Results showed pitchers with medial UCL injury had more glenohumeral internal rotation loss, glenohumeral external rotation gain and total rotational motion deficit. Researchers found a glenohumeral internal rotation loss greater than 18° in approximately 60% of pitchers in the medial UCL injury group vs. approximately 30% of pitchers in the control group for all pitching levels. Approximately 60% of pitchers in the medial UCL injury group and approximately 50% of pitchers in the control group had total rotational motion deficit greater than 5°, according to results. For glenohumeral internal rotation loss, glenohumeral external rotation gain, total rotational motion deficit and throwing shoulder external rotation, internal rotation and total rotational motion, researchers found no differences among high school, college and professional pitchers.

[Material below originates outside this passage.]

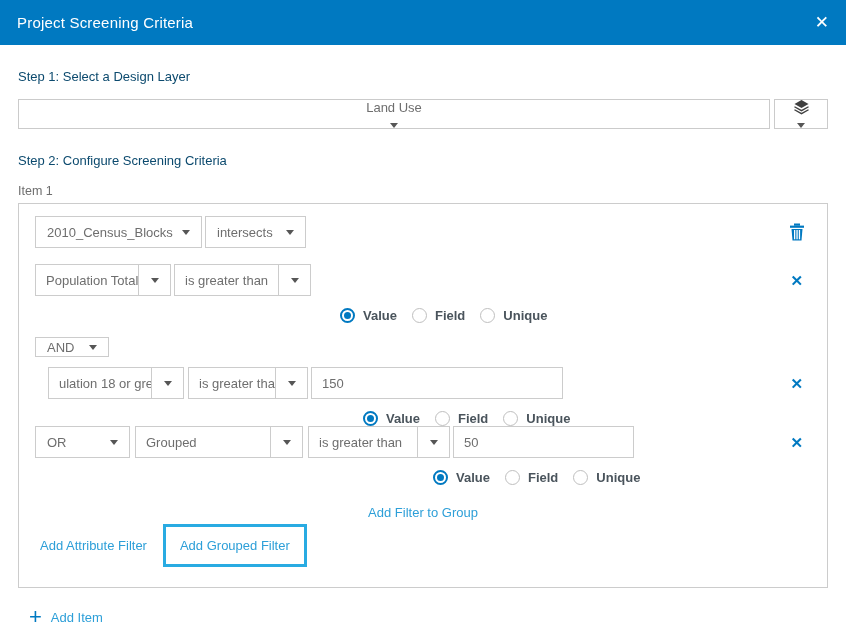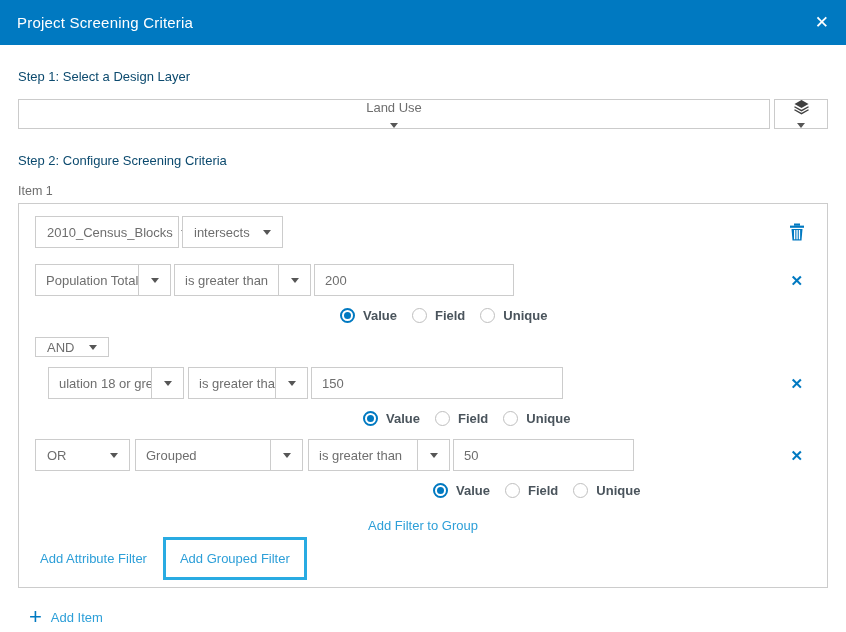"2010_Census_Blocks" .w-layer { width: 144px -> 167px }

“Greater [glenohumeral internal rotation loss] GIRLoss and [total rotational motion deficit] TRMD in [medial UCL] MUCL-injured pitchers compared to uninjured pitchers implies these variables may be related to increased MUCL injury risk, especially since GIRLoss greater than 18° and TRMD greater than 5° demonstrate an increased MUCL injury risk,” Escamilla told Healio.com/Orthopedics. “Shoulder rotational motion and deficits do not vary among [high school] HS, [college] COLL and [professional] PRO levels of pitchers.” – by Casey Tingle

 

Disclosures: The authors report no relevant financial disclosures.

    Perspective
    Mark Schickendantz

    Mark Schickendantz

    This represents the best study to date on the subject of the relationship between shoulder range of motion and medial UCL injury. The data suggest that excessive loss of glenohumeral internal rotation, excessive gain of external rotation and excessive loss of total range of motion are correlated to an increased risk of medial UCL injury in baseball pitchers at the high school, college and professional level. The fact that the authors found no significant differences in any motion measurement across these three groups suggests that these changes in range of motion occur at a young age. 

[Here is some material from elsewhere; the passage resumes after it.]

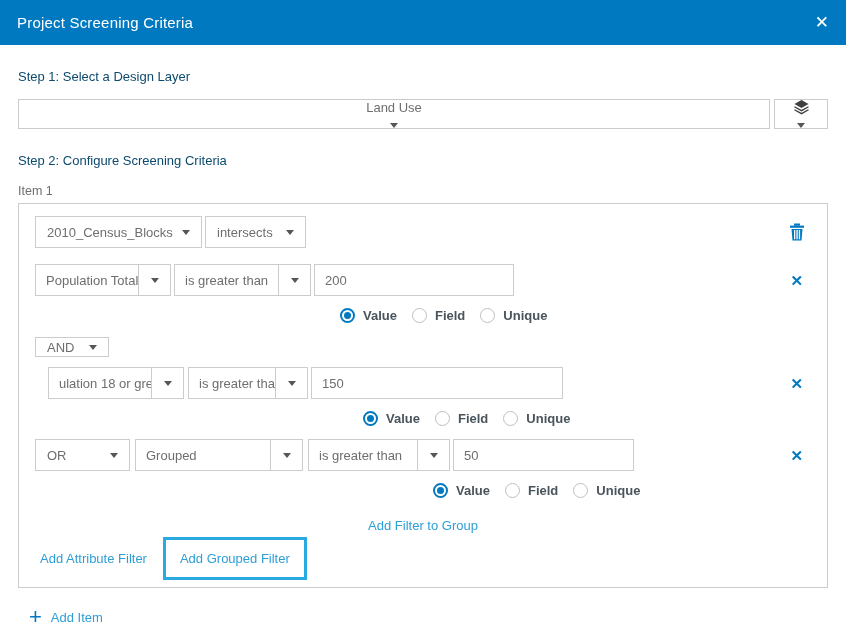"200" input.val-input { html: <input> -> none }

    The value of these types of studies is in the clinical utility of the data. We don’t know how much of the change in motion in the thrower’s shoulder is attributable to bone and/or soft tissue and thus, can’t say how modifiable these changes might be. Nonetheless, it seems important that players be aware that these motions should be monitored and an effort should be made to at least maintain the motion that they have.

    • Mark Schickendantz, MD
    • Director
      Cleveland Clinic Sports Health Center
      Garfield Heights, Ohio

    Disclosures: Schickendantz reports no relevant financial disclosures.